Task:
Copy the puppy forum thread from "Our 12 week" to "you got her?", and change "snuggling" to "cuddling" throughout.

Text segment:
# 12 wk old puppy / growling and snipping



## LydiaScharf (Mar 23, 2009)

Our 12 week old puppy, Vina, is precious; however, a couple of times after picking her up and snuggling she has growled and tried to snip at my face. I am not familiar with dogs so any advice would be greatly appreciated! 

Thanks.


----------



## MopTop Havanese (Sep 25, 2006)

HI- I am so sorry you are having these problems!
Where did you get your puppy from? A breeder? A petstore?
How old was she when you got her?


----------



## LydiaScharf (Mar 23, 2009)

She is 12 weeks old and I got her from a breeder. The first time was on the way home from the breeder's house. The second time was bringing her in from outside. She is so sweet, I was surprised.


----------



## LydiaScharf (Mar 23, 2009)

She is 12 weeks old and I got her from a breeder. The first time was on the way home from the breeder's house. The second time was bringing her in from outside. She is so sweet, I was surprised.


----------



## Petaluna (May 9, 2008)

I don't have my Hav yet (getting her in about a month), but I did have a yorkie for 15 years and got her at 10 weeks. The puppy stuff is a distant memory, but if this is your first dog and you're not real familiar with dog language yet, I wonder if it could be more of a rough play growling/biting and not true aggression. Like she still needs to learn the boundaries on what kind of play is acceptable. I'm going on the assumption she came from a good responsible breeder who took the time to work on socializing her to humans.

[Dataset items]
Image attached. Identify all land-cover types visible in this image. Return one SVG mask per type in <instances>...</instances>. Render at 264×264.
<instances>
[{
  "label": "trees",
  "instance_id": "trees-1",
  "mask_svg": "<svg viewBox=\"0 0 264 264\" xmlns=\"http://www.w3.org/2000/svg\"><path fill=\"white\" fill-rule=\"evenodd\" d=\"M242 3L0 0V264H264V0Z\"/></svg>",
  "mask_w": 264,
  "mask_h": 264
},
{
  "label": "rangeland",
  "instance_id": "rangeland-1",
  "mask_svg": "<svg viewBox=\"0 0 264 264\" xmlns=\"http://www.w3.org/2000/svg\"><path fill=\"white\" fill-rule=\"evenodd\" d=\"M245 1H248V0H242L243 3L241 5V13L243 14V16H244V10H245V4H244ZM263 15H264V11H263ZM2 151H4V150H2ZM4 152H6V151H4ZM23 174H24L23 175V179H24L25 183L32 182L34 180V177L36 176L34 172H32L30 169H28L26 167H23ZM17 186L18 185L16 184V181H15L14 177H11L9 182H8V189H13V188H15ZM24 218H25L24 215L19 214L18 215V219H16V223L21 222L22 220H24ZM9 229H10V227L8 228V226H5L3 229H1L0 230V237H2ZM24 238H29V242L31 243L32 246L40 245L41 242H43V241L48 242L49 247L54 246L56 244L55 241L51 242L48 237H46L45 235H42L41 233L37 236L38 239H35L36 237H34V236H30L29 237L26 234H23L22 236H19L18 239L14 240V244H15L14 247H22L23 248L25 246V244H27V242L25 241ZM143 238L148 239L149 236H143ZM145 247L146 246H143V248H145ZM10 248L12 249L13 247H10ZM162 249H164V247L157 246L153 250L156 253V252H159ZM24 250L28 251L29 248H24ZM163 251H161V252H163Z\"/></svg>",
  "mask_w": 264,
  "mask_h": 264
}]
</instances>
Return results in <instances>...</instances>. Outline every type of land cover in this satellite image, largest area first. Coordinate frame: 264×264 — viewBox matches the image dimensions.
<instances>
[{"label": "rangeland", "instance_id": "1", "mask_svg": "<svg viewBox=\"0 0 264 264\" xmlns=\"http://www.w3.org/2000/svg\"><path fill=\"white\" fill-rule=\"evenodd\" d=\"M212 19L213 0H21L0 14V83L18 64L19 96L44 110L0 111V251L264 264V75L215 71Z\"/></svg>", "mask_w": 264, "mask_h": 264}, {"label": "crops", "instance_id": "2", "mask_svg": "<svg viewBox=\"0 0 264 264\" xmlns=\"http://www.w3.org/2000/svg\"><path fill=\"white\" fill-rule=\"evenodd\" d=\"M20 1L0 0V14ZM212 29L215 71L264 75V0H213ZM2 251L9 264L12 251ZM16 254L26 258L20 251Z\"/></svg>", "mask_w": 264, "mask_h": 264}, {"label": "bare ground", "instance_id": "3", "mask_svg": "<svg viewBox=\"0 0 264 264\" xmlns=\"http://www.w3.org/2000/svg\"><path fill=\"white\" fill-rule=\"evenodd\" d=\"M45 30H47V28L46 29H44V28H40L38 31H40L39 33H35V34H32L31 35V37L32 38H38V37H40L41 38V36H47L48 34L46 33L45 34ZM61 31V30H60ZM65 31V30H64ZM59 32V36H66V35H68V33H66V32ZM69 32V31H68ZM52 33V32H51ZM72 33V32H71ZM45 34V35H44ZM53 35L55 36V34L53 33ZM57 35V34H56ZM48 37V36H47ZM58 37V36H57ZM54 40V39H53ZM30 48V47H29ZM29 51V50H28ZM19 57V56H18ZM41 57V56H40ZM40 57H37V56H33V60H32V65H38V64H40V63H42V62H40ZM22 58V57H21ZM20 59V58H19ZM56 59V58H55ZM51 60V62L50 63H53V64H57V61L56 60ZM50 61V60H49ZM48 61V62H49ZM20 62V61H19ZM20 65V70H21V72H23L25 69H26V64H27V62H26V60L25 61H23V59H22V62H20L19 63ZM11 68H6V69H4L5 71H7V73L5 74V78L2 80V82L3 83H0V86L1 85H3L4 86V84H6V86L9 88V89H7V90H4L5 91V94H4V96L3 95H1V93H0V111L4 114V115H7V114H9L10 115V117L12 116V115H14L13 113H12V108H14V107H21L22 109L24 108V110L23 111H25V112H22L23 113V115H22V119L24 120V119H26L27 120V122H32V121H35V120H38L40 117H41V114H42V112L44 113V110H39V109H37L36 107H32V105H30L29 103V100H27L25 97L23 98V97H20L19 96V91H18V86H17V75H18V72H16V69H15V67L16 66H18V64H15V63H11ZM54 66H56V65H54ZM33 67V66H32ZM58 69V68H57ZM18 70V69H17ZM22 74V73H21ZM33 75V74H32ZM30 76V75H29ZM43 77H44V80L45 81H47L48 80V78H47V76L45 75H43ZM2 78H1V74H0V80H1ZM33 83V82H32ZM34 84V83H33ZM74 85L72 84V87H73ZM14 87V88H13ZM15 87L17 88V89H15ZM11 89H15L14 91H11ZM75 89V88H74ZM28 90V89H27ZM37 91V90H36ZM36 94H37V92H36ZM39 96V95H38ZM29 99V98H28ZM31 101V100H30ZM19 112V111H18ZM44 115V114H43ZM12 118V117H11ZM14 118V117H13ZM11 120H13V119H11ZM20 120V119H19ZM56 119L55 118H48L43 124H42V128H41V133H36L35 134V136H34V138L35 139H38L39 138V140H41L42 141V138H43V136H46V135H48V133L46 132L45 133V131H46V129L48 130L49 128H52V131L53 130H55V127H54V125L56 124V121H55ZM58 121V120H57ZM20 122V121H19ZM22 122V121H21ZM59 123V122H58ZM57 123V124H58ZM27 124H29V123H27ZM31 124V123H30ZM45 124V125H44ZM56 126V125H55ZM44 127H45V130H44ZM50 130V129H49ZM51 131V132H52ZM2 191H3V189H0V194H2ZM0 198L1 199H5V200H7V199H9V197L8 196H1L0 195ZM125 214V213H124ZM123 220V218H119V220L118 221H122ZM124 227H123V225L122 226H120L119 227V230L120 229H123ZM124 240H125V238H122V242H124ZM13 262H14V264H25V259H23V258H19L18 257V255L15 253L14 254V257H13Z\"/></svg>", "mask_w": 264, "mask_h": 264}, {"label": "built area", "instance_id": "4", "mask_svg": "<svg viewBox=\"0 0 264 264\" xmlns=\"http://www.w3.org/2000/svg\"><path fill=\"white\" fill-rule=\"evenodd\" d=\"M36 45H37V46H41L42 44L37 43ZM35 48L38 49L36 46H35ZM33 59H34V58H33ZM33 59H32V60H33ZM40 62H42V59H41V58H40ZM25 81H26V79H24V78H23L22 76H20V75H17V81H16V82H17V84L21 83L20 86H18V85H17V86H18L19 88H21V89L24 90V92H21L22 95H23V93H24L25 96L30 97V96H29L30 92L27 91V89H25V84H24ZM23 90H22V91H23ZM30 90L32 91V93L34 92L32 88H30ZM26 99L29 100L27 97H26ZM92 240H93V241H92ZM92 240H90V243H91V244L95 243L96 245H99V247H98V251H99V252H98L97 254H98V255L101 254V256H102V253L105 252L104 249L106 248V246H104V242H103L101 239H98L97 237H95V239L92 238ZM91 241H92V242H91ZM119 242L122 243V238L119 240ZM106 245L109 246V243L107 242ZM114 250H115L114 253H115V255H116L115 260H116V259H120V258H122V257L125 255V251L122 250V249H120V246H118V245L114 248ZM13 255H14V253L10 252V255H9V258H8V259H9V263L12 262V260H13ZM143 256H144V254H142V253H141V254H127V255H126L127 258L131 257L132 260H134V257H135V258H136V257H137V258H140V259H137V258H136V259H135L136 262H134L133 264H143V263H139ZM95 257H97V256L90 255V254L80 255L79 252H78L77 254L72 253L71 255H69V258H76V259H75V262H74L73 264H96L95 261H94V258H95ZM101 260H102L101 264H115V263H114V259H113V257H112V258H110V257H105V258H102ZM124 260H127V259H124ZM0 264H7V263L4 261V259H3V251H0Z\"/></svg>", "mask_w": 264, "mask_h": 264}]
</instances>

Answer to this exercise:
Our 12 week old puppy, Vina, is precious; however, a couple of times after picking her up and cuddling she has growled and tried to snip at my face. I am not familiar with dogs so any advice would be greatly appreciated! 

Thanks.


----------



## MopTop Havanese (Sep 25, 2006)

HI- I am so sorry you are having these problems!
Where did you get your puppy from? A breeder? A petstore?
How old was she when you got her?